After the bruising budget cutting of just a couple of years ago, it’s enough to make legislative finance people giddy. But they’re not giddy. They and we have gotten a lot more realistic about the cycles of state revenues.

There’s much talk about salting money away in reserves and a newly created rainy day fund, and that’s prudent. Beyond that, lawmakers will be awash in suggestions. Of course, that never stopped a red-blooded opinion columnist.

With the ups and down of our revenues, budgeters will have to be very careful of committing money to recurring programs

– even such favorites as early childhood education – because the funding might not be there in the future.

However, this is a fine opportunity to make some one-time expenditures, and they should begin with roads.

In January, TRIP, a transportation research group, released its yearly report. Of our major roads, 27 percent are in poor condition, 20 percent mediocre, 12 percent fair, and 41 percent good. Of rural roads, 28 percent are poor, 25 percent mediocre, 13 percent fair, and 34 percent good.

Such numbers mostly argue for spending on roads, but the trouble with percentages like these is that if the roads in your county are good, you assume everybody has a good road and that the need is less urgent. If your local roads are lousy, it’s your daily experience, it interferes with your local economy, and it’s dangerous.

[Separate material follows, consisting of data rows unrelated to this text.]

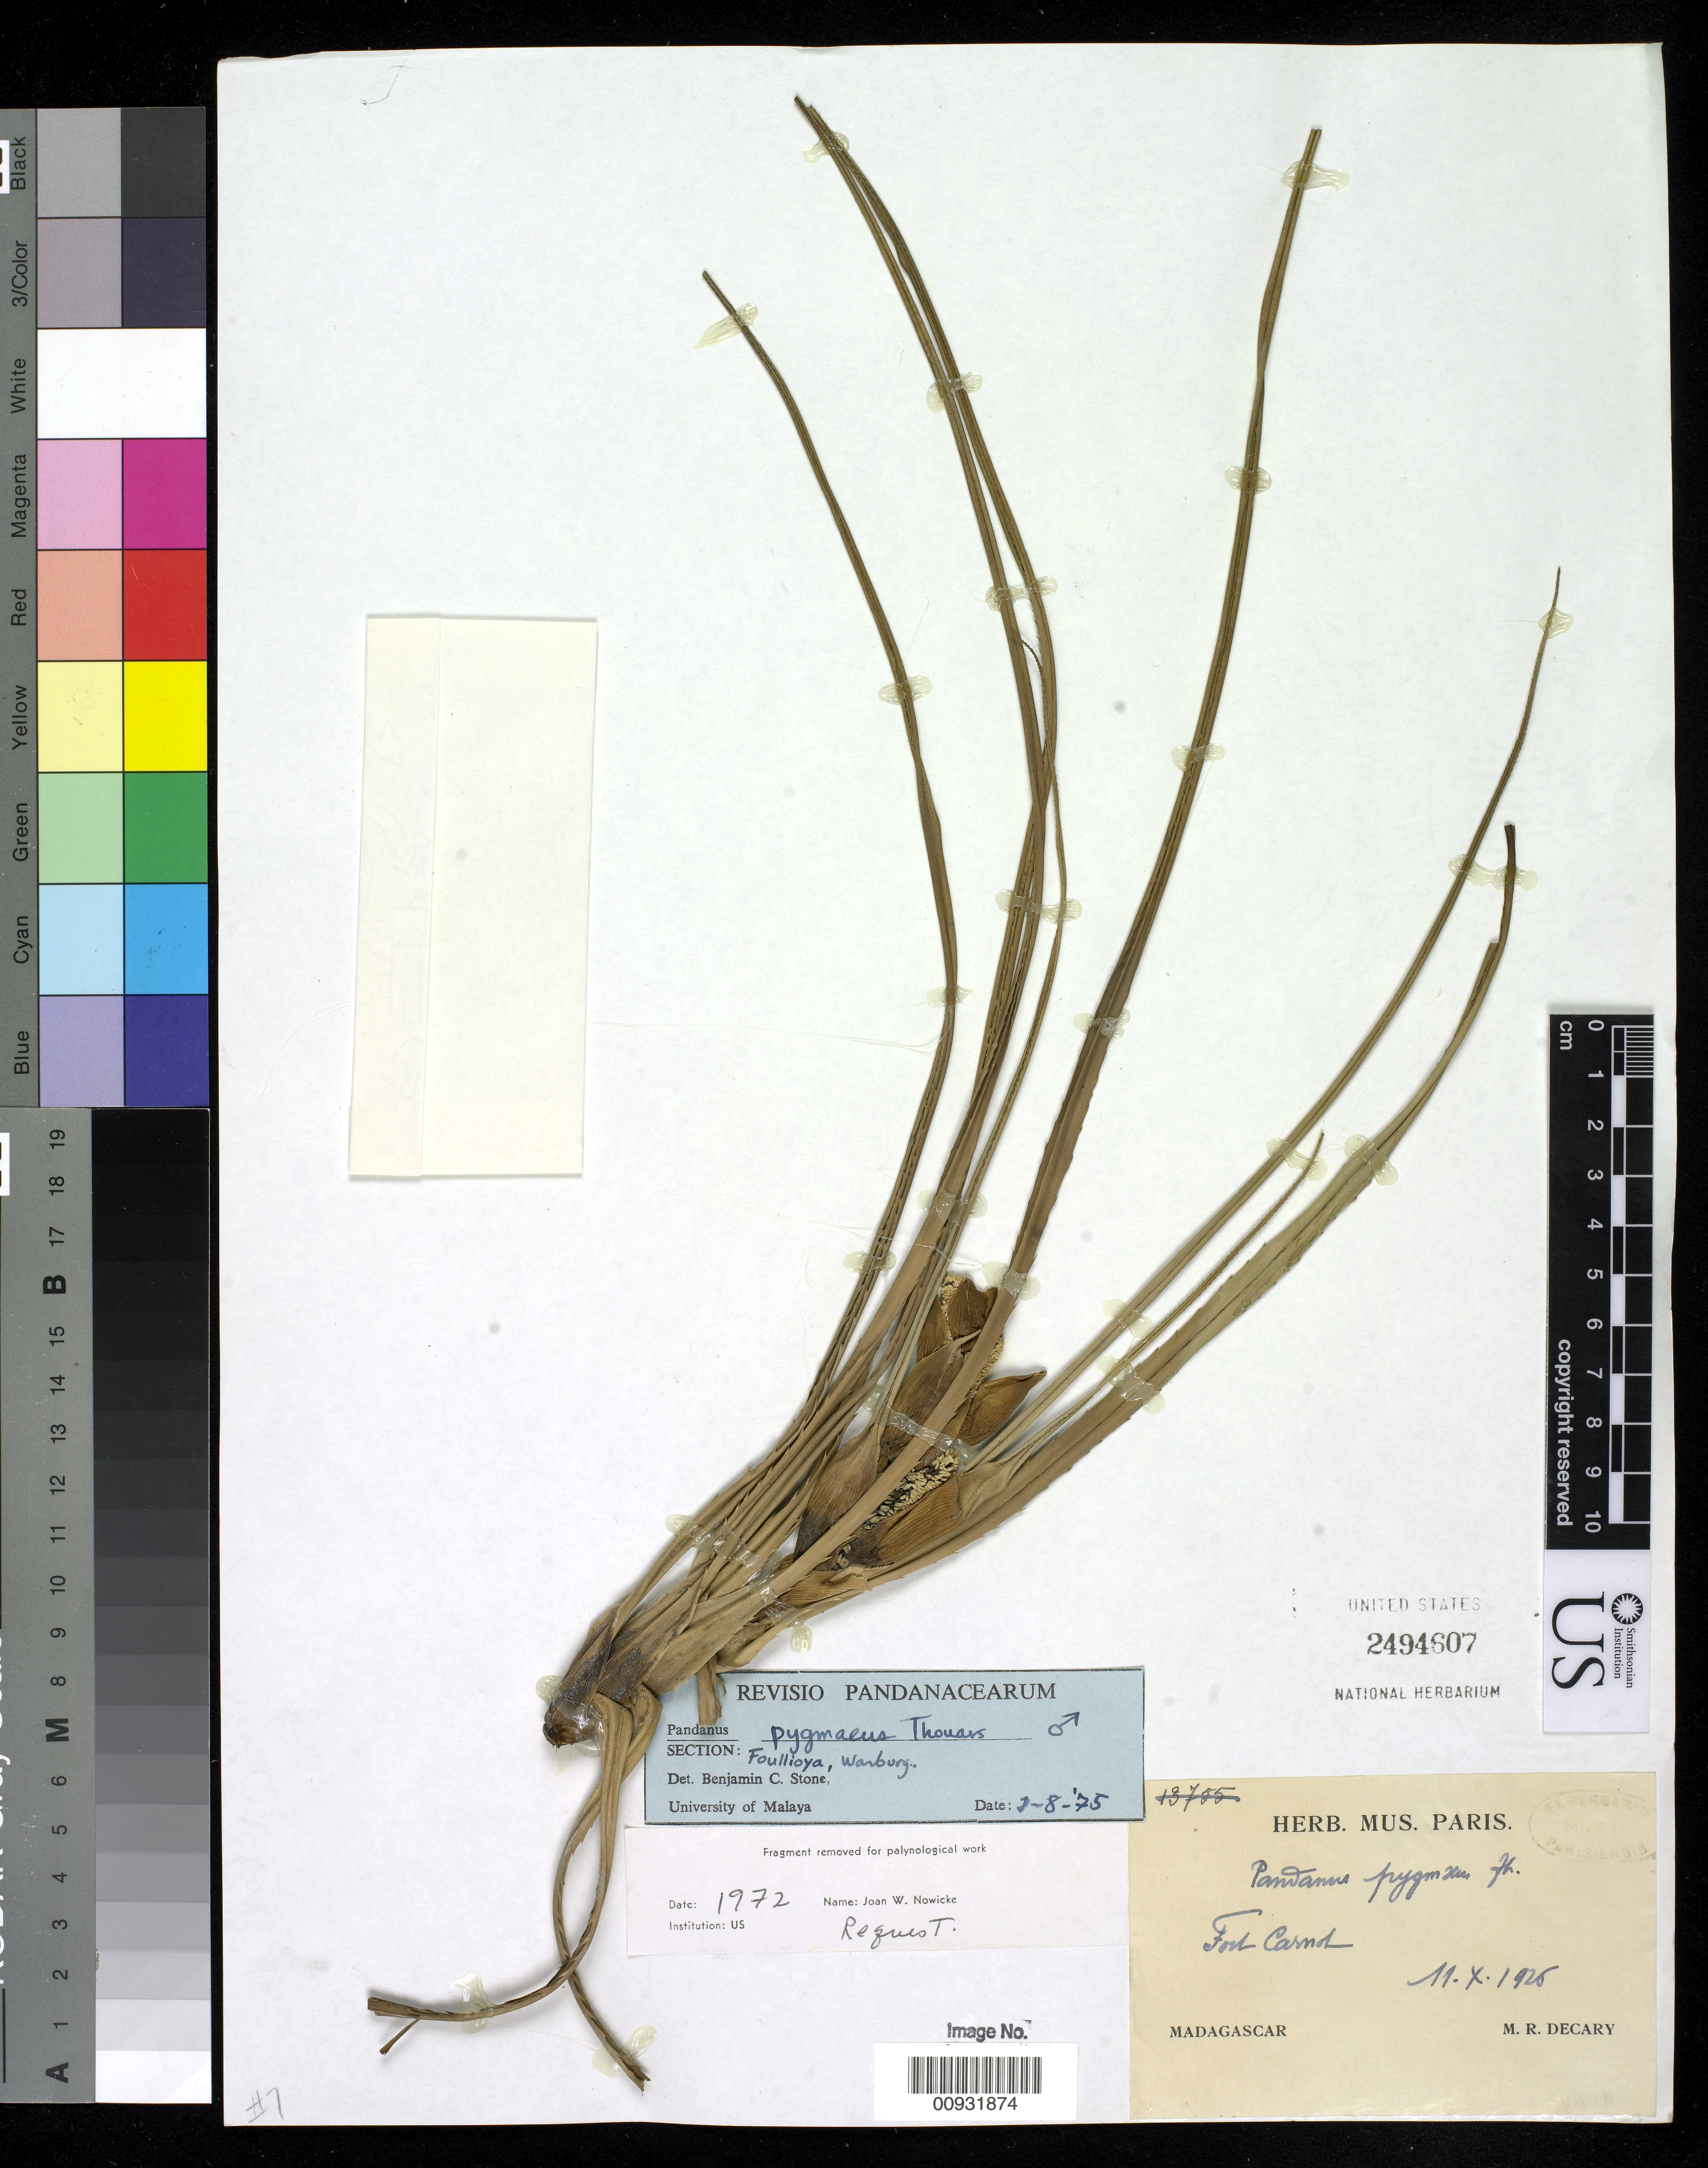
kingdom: Plantae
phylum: Tracheophyta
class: Liliopsida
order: Pandanales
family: Pandanaceae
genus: Pandanus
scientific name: Pandanus pygmaeus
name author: Thouars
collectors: R. Decary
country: Madagascar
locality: Fort Carnot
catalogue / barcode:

For example, the last time I passed over U. S. 82, between Lovington and Artesia, I was shocked at the condition of this tiny, patched-up road through the oil patch and the heavy (literally) traffic it carries. With no turn lanes and no shoulders, it has chalked up more than its share of accidents. U. S. 82 is getting belated attention, but we should wonder at the neglect of a road serving the state’s golden goose.

Recently, Steve Pearce, the Republican candidate for governor, proposed a system of toll roads in southeastern New Mexico to serve the booming oil industry. Private companies would finance and own the roads with the goal of relieving traffic bottlenecks in the oil-rich Delaware Basin.

“We have all heard the tragic stories of accidents on our highways in southeastern New Mexico,” Pearce said in a statement. “The roads are overcrowded and stressed beyond capacity, creating an unsafe situation for our New Mexico families and workers.

“People have observed correctly that the state should bear the cost of these roads, but the reality is that the political environment is weighted to the large population centers, and the problem is so severe we cannot wait the years that would be required to solve the problem with public funds.”

This is an intriguing idea. Some states have had public toll roads for many years, but New Mexicans have never liked the idea. Private toll roads are a different animal and need study. As Pearce explained it recently, the heaviest users would pay for the roads, and take some commercial traffic off public roads.

Democratic candidate Michelle Lujan Grisham’s spokesman panned the toll road idea as an “out of touch plan” and said she has plans to rebuild infrastructure, but I didn’t find those plans on her campaign website. Matter of fact, both candidates’ websites are broad, generic and lacking in detail.

This year, lawmakers did a lot of backfilling after emptying every pot of money they could find the year before. In the next session they will use new money to leave the state better prepared to weather future downturns. Spending money on roads represents another kind of preparation that would also make the state safer and more prosperous.